Brompton M6L Electric
Price: Around £3,000Weight: 18.3 kgGears: 6Range: 45 miles Rating: 4 starsContact: www.brompton.com
The electric Brompton’s frame and folding system are identical to the non-electric versions, but a motor is housed in the front wheel hub, and a battery is hidden in a bag that slots onto a rack on the frame under the bars.
This makes it easy to charge away from the bike and easier to carry, because you can divide the weight between two hands. The M6L is tiny when folded, too. It’s great to ride in towns, but feels out of its depth on faster roads. While it is great for those who commute every day, it’s an expensive option.
MATE Icon City
Price: Around £1,500Weight: 22.5kgGears: 7 Range: 50 miles Rating: 3.5 starsContact: personalelectrictransport.co.uk
Teenage kids wouldn’t be embarrassed to ride the BMX-style MATE, while dual suspension and chunky tyres mean it can handle rough tracks. There are seven gears and five levels of assistance, which make riding easy.

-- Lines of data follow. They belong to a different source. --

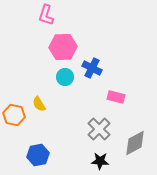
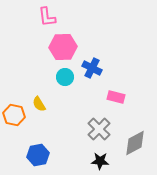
pink L-shape: moved 1 px right, 2 px down; rotated 25 degrees counterclockwise
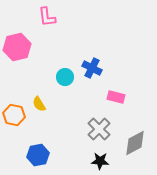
pink hexagon: moved 46 px left; rotated 12 degrees counterclockwise
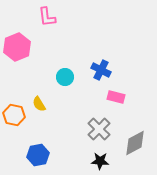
pink hexagon: rotated 8 degrees counterclockwise
blue cross: moved 9 px right, 2 px down
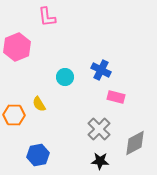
orange hexagon: rotated 10 degrees counterclockwise
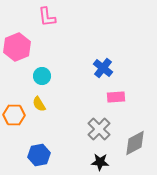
blue cross: moved 2 px right, 2 px up; rotated 12 degrees clockwise
cyan circle: moved 23 px left, 1 px up
pink rectangle: rotated 18 degrees counterclockwise
blue hexagon: moved 1 px right
black star: moved 1 px down
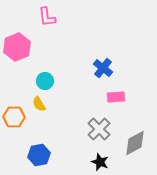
cyan circle: moved 3 px right, 5 px down
orange hexagon: moved 2 px down
black star: rotated 18 degrees clockwise
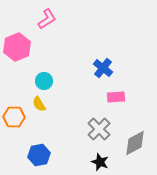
pink L-shape: moved 2 px down; rotated 115 degrees counterclockwise
cyan circle: moved 1 px left
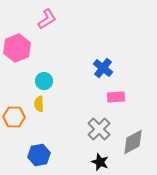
pink hexagon: moved 1 px down
yellow semicircle: rotated 28 degrees clockwise
gray diamond: moved 2 px left, 1 px up
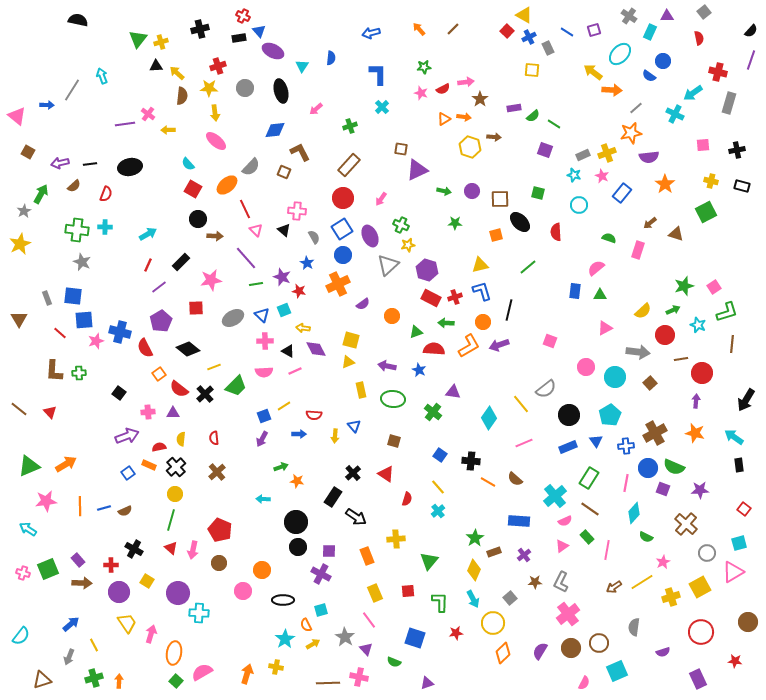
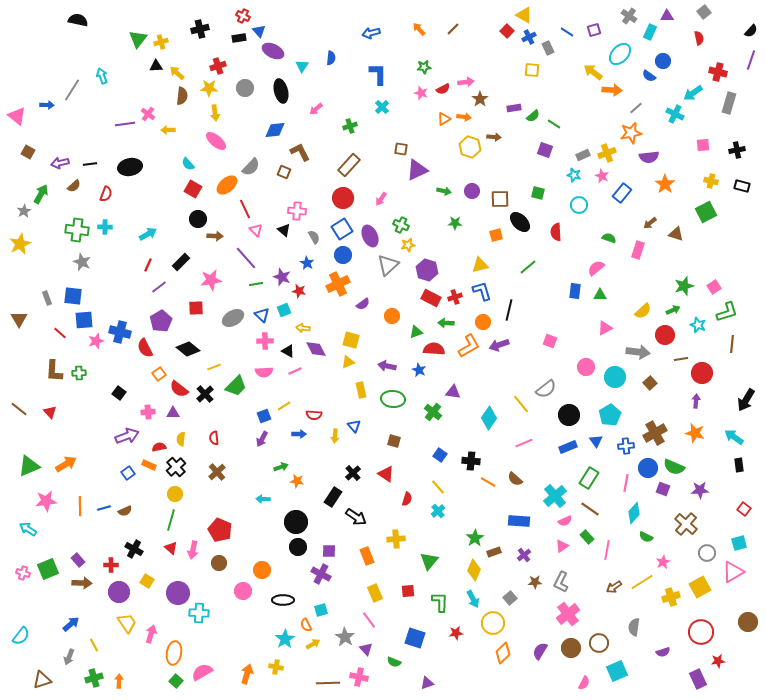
red star at (735, 661): moved 17 px left; rotated 16 degrees counterclockwise
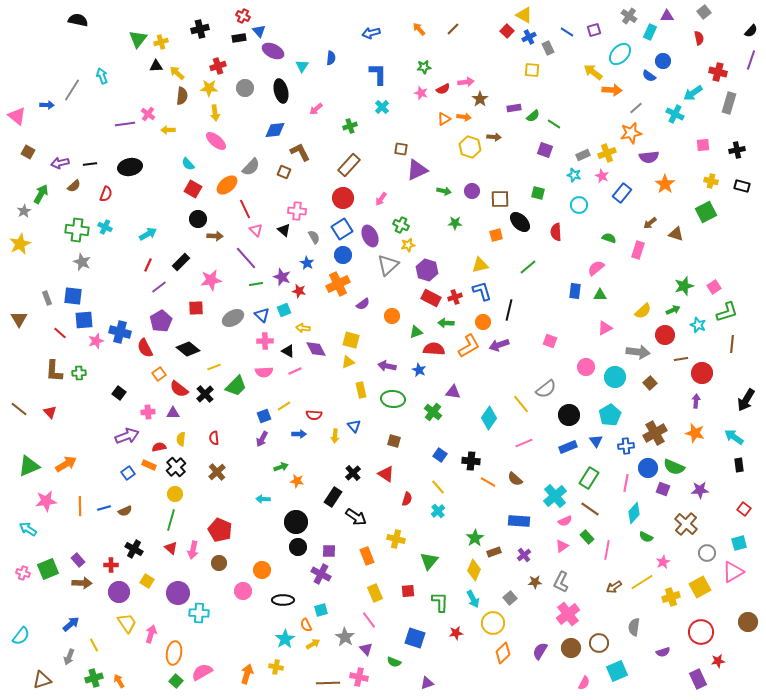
cyan cross at (105, 227): rotated 24 degrees clockwise
yellow cross at (396, 539): rotated 18 degrees clockwise
orange arrow at (119, 681): rotated 32 degrees counterclockwise
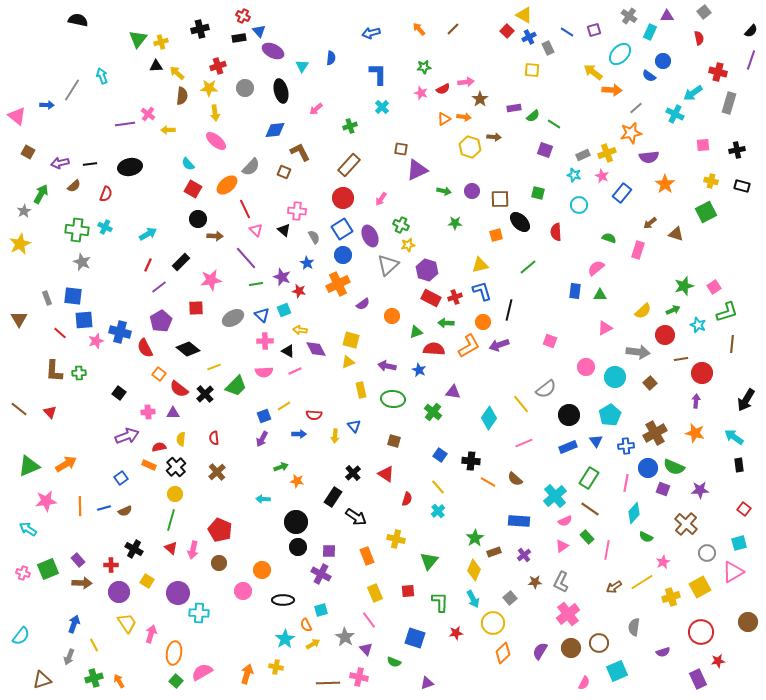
yellow arrow at (303, 328): moved 3 px left, 2 px down
orange square at (159, 374): rotated 16 degrees counterclockwise
blue square at (128, 473): moved 7 px left, 5 px down
blue arrow at (71, 624): moved 3 px right; rotated 30 degrees counterclockwise
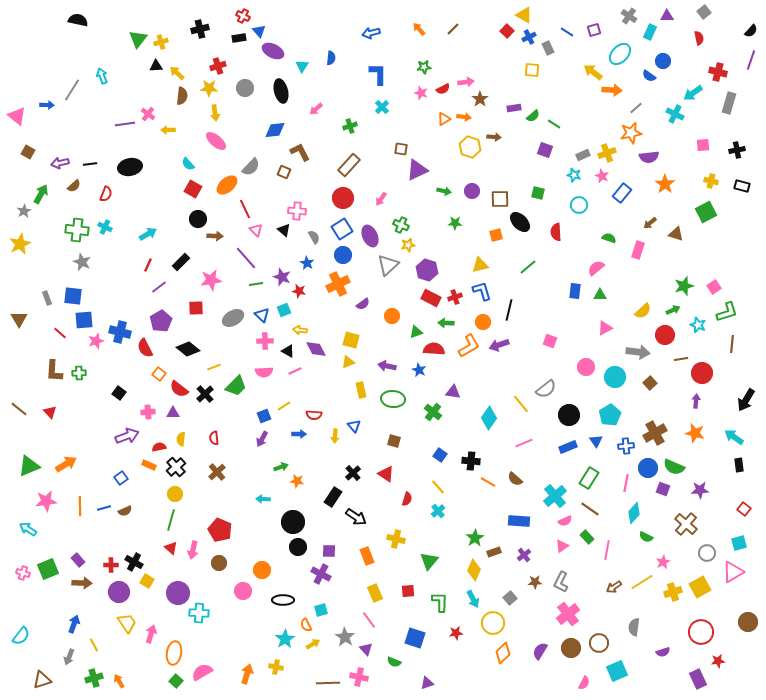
black circle at (296, 522): moved 3 px left
black cross at (134, 549): moved 13 px down
yellow cross at (671, 597): moved 2 px right, 5 px up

Battery life is decent, and a colour display keeps track of your power. While it might be great if you have the space, we knocked points off because of its size and weight. It’s not something you’ll want to carrying or lift often, and it will only fit in the biggest boots, even when folded.
Tern Vektron S10
Price: Around £3,700Weight: 22.1kgGears: 10Range: 68 miles Rating: 3.5 starsContact: ternbicycles.com
The Vektron is the Mercedes S-Class of electric bikes. It’s beautifully built, with a high-quality feel to all of the mechanisms. It’s extremely comfortable to ride, even over longer distances, thanks to a strong motor and 10 gears that make hills a breeze.
It comes complete with a rack, mudguards and a front light. But, just like a Mercedes, the Tern is big and heavy, which means it gets marked down in our portability tests. You wouldn’t be wanting to lift the Vektron too often, and will need a big boot to house it.
- Price: Around £1,000
- Weight: 14kg
- Gears: 1
- Range: 31 miles
- Rating: 3 stars
- Contact: perryehopper.co.uk
The Perry seems to share some of its key components with the Mycle, including the nifty battery built into the seat post. It also seems to be decent value, despite being the lightest bike here. That low weight and simple folding mechanism make it easy to lift and store in a boot or on public transport.
But once you get to your destination, the eHopper isn’t a bike you’d want to ride for any distance. The motor struggles to help on steep inclines, even in the top level of assistance, and it doesn’t feel as stable as the rivals here.